Friday, June 29, 2018

Generational divides

The instructor for my Thursday evening ballet class has found new recorded music. Most of the recorded music used in ballet classes is nondescript, sometimes taken from famous ballets. This, though, is a collection of modern, popular music played on a piano without vocals. It's become something of a game to see who can name the original artist and the title.

For example, last night we heard "Material Girl" by Madonna and "You're So Vain" by Carly Simon, among others. I can name most of them, though if the combination we're doing requires focus I'm less likely to be able to recognize the music.

The funny thing is to watch the older students react to familiar music while the younger ones show no signs of recognition. For example, a week or two ago we heard the title track from the movie "Fame" by Irene Cara. The instructor said this music was significant to her because it led her to pursue dance as a career. Not only did the younger folk not recognize the music, but they had never heard of it or the movie it came from. Not totally surprising, given that many of them were born a dozen years or more after the movie's release.

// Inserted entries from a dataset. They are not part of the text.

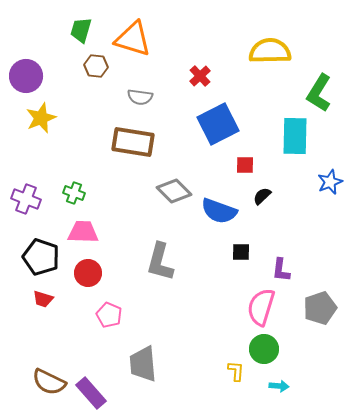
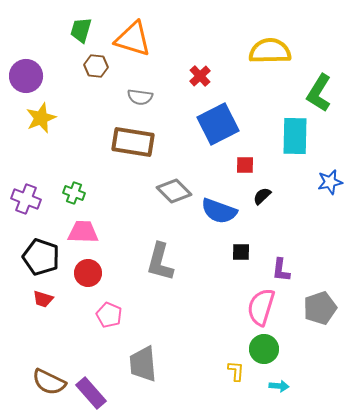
blue star: rotated 10 degrees clockwise
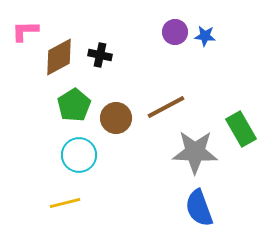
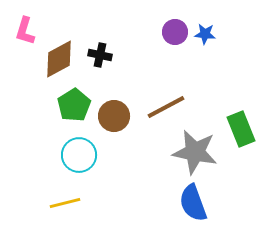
pink L-shape: rotated 72 degrees counterclockwise
blue star: moved 2 px up
brown diamond: moved 2 px down
brown circle: moved 2 px left, 2 px up
green rectangle: rotated 8 degrees clockwise
gray star: rotated 9 degrees clockwise
blue semicircle: moved 6 px left, 5 px up
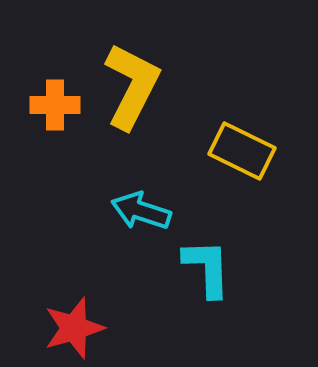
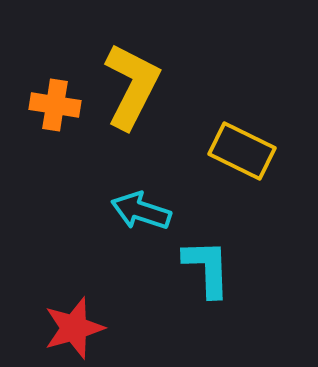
orange cross: rotated 9 degrees clockwise
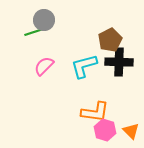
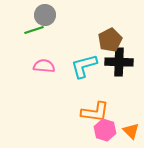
gray circle: moved 1 px right, 5 px up
green line: moved 2 px up
pink semicircle: rotated 50 degrees clockwise
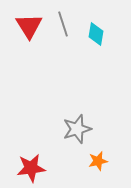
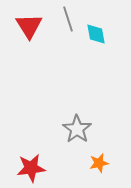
gray line: moved 5 px right, 5 px up
cyan diamond: rotated 20 degrees counterclockwise
gray star: rotated 20 degrees counterclockwise
orange star: moved 1 px right, 2 px down
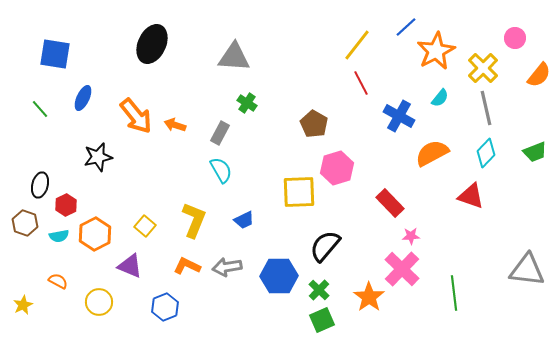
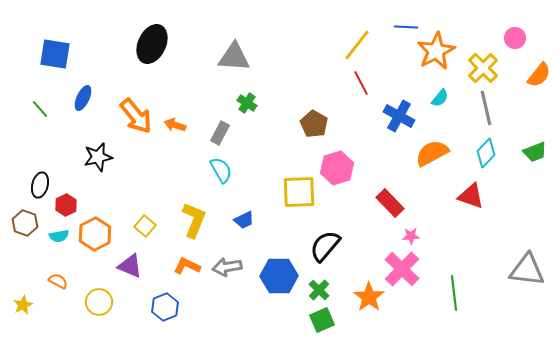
blue line at (406, 27): rotated 45 degrees clockwise
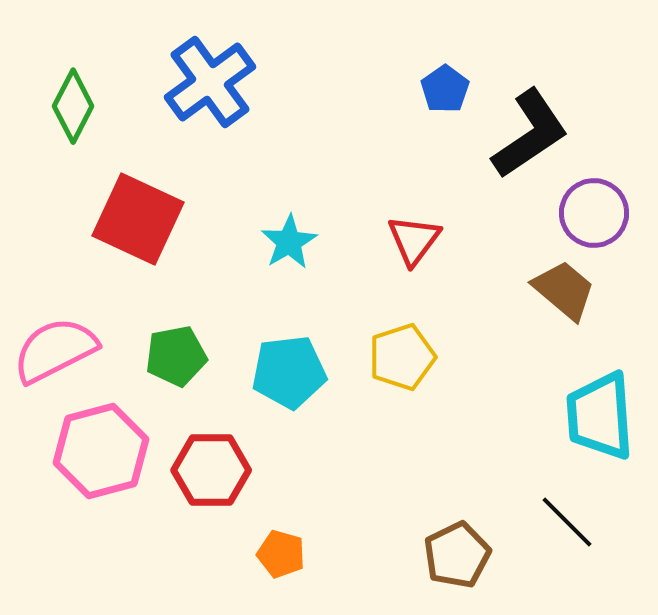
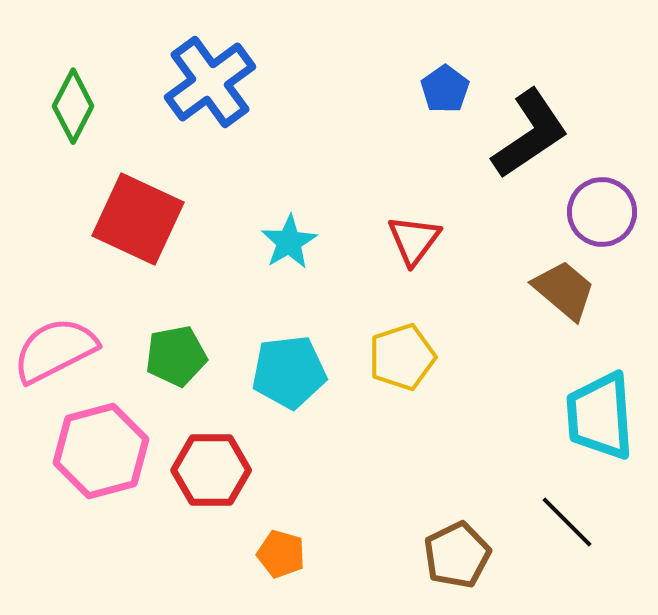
purple circle: moved 8 px right, 1 px up
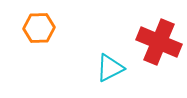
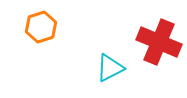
orange hexagon: moved 2 px right, 1 px up; rotated 16 degrees counterclockwise
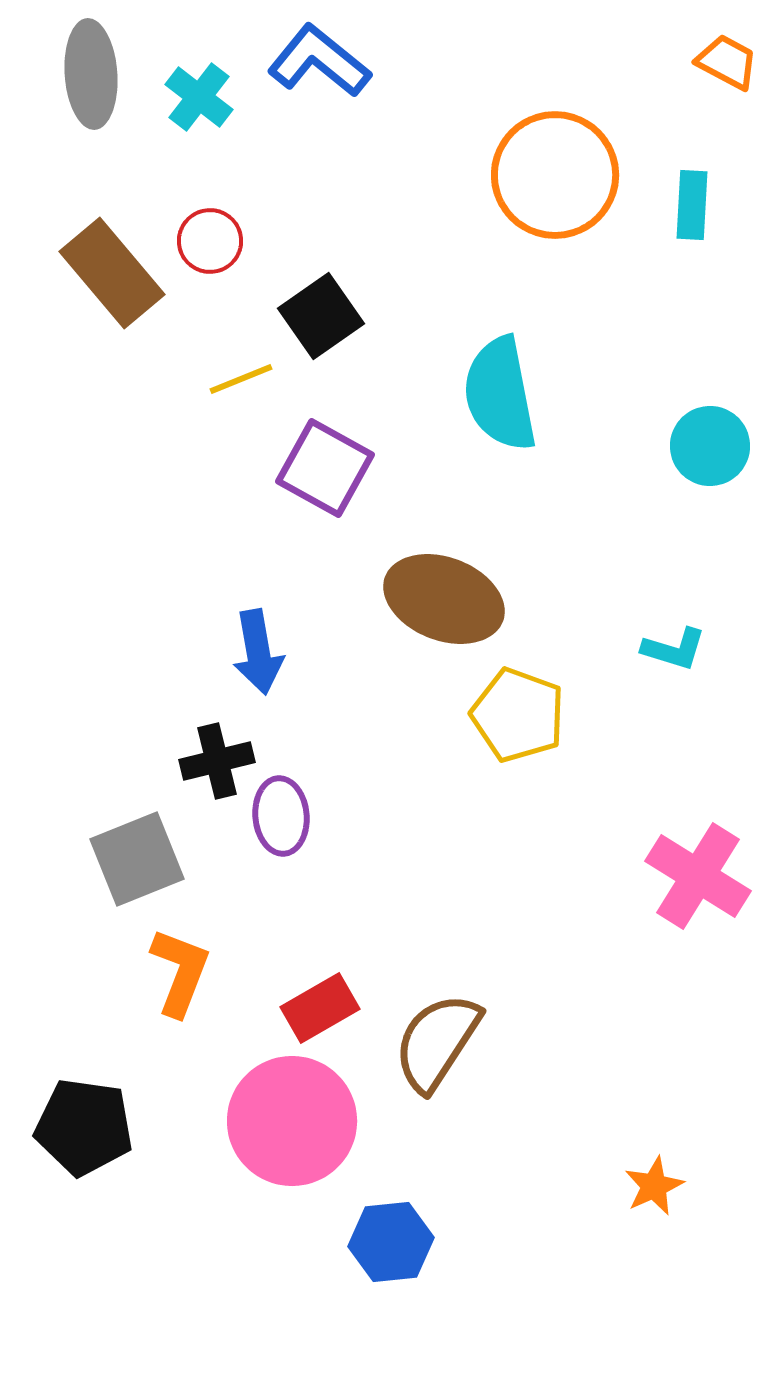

This weekend my other regular instructor got into the act. She was providing feedback on some centre combination we were doing when she announced, "You have to stick your landings. Just like Nadia Comaneci!" The younger folk showed no recognition of this name. Not terribly surprising, given that Nadia was an outstanding gymnast in the 1976 Summer Olympics. I remember the '76 Olympics -- I tried speedskating for a brief period as a result -- but I was 15 at the time. Nadia retired from competition before many of these students were born.

Sunday, June 3, 2018

Flattery will get you... everywhere?

I've been getting to at least one class a week, most often two, over the last month. Last weekend I had other commitments Saturday morning so I went to the Sunday Beginner 2 class instead. This is the true Beginner 2 class, rather than the Saturday Beginner 2.75 class I usually attend. The result is that the sequences are short and relatively easy to remember, which allows me to focus on technique.

Sometimes I have my...differences...with this instructor. Last weekend she directed what I consider a rather obnoxious comment toward me, though I'll write it off as a rather poor attempt at humor and not anything malicious. Fortunately I'm not in this class because of her charming wit or personality, but rather because she's quite an excellent ballet instructor and that forgives many sins.

Case in point. She made an observation to another student regarding how the working leg and foot should be placed for a pirouette. I always listen to her comments, regardless of whether they're directed to me or not, and I tried to apply the comment to my own technique. It made an immediate improvement in my turns en dehor.

On the other hand, she never believes that my legs are actually straight when they are. Bent legs when they're supposed to be straight are a big deal to her, and she can spot bent knees through skirts and sweatpants. She came over and tickled the back of my knee -- not poked, not prodded, just lightly tickled -- saying I needed to make sure it was straight. My knees don't get any straighter than they were at that moment, and the tights I was wearing hid nothing. But it's better than being ignored.

This morning it was pouring rain (again), and many students were still trickling in when it was time for class to start. She was explaining to another very new student that this class was much simpler than some of the other Beginner 2 classes, though some of the students took both this and the Advanced Beginner class that followed so she shouldn't judge herself in comparison with others. I commented on the pirouette advice that I'd found so helpful last week. She seemed very pleased by this.

Later, during barre, she took a position at the barre I was using, facing me, and gave suggestions on my pliés. At first I thought she was speaking to the woman on the other side of the barre, but then I realized she was speaking to me. I have to admit that because of this I really have no idea what correction she was trying to make, but I'm happy she did it anyway. It's been my observation that students in her class fall into one of two categories: those who are likely to benefit from receiving corrections and those who probably will not. Understandably it's those in the first group who get most of her attention.

As I look back on this morning's class, it occurs to me that the only turns we did were the detournés at the barre as we switched sides. No pirouettes, no waltz turns, nothing. Very unusual, even for this class. I recall hearing her tell one of the newbies that she had planned a different class, but the presence of several new and inexperienced students caused her to revise her plan. I guess that's why.